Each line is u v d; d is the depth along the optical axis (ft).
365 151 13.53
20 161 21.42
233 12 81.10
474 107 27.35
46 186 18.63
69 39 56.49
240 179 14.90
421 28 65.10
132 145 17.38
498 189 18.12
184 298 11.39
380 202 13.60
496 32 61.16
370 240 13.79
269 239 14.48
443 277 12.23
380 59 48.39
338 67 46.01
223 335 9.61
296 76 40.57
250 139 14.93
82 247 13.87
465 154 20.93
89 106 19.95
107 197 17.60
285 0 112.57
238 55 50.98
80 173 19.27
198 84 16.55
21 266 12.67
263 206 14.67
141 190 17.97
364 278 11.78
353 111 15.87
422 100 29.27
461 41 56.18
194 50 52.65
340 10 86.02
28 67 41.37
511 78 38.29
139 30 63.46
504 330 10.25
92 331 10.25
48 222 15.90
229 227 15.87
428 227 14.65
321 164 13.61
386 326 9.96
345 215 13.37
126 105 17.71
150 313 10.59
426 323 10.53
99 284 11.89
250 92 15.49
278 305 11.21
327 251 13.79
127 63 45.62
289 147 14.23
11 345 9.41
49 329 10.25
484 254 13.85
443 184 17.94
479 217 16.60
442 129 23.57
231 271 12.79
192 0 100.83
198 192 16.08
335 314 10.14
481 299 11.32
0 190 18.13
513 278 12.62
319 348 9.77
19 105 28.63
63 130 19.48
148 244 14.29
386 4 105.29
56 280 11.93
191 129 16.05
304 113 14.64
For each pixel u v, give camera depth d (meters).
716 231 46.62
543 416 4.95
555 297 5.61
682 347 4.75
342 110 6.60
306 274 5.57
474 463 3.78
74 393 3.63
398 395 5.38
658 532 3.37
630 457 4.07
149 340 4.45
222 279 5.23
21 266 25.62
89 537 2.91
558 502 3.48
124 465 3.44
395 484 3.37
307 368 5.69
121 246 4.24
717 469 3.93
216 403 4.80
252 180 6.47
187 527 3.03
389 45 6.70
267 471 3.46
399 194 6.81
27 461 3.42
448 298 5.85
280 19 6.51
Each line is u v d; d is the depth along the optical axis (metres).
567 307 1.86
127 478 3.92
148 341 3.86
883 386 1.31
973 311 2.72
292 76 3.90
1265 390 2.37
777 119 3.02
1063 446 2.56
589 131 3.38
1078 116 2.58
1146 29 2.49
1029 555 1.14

★ ★ ★ ★ ★ ★ ★

(Exercise objective): All entries must be repeated verbatim.

(Task answer):
Each line is u v d; d is the depth along the optical axis (ft).
365 151 13.53
20 161 21.42
233 12 81.10
474 107 27.35
46 186 18.63
69 39 56.49
240 179 14.90
421 28 65.10
132 145 17.38
498 189 18.12
184 298 11.39
380 202 13.60
496 32 61.16
370 240 13.79
269 239 14.48
443 277 12.23
380 59 48.39
338 67 46.01
223 335 9.61
296 76 40.57
250 139 14.93
82 247 13.87
465 154 20.93
89 106 19.95
107 197 17.60
285 0 112.57
238 55 50.98
80 173 19.27
198 84 16.55
21 266 12.67
263 206 14.67
141 190 17.97
364 278 11.78
353 111 15.87
422 100 29.27
461 41 56.18
194 50 52.65
340 10 86.02
28 67 41.37
511 78 38.29
139 30 63.46
504 330 10.25
92 331 10.25
48 222 15.90
229 227 15.87
428 227 14.65
321 164 13.61
386 326 9.96
345 215 13.37
126 105 17.71
150 313 10.59
426 323 10.53
99 284 11.89
250 92 15.49
278 305 11.21
327 251 13.79
127 63 45.62
289 147 14.23
11 345 9.41
49 329 10.25
484 254 13.85
443 184 17.94
479 217 16.60
442 129 23.57
231 271 12.79
192 0 100.83
198 192 16.08
335 314 10.14
481 299 11.32
0 190 18.13
513 278 12.62
319 348 9.77
19 105 28.63
63 130 19.48
148 244 14.29
386 4 105.29
56 280 11.93
191 129 16.05
304 113 14.64
For each pixel u v, give camera depth d (meters).
716 231 46.62
543 416 4.95
555 297 5.61
682 347 4.75
342 110 6.60
306 274 5.57
474 463 3.78
74 393 3.63
398 395 5.38
658 532 3.37
630 457 4.07
149 340 4.45
222 279 5.23
21 266 25.62
89 537 2.91
558 502 3.48
124 465 3.44
395 484 3.37
307 368 5.69
121 246 4.24
717 469 3.93
216 403 4.80
252 180 6.47
187 527 3.03
389 45 6.70
267 471 3.46
399 194 6.81
27 461 3.42
448 298 5.85
280 19 6.51
Each line is u v d; d is the depth along the optical axis (metres).
567 307 1.86
127 478 3.92
148 341 3.86
883 386 1.31
973 311 2.72
292 76 3.90
1265 390 2.37
777 119 3.02
1063 446 2.56
589 131 3.38
1078 116 2.58
1146 29 2.49
1029 555 1.14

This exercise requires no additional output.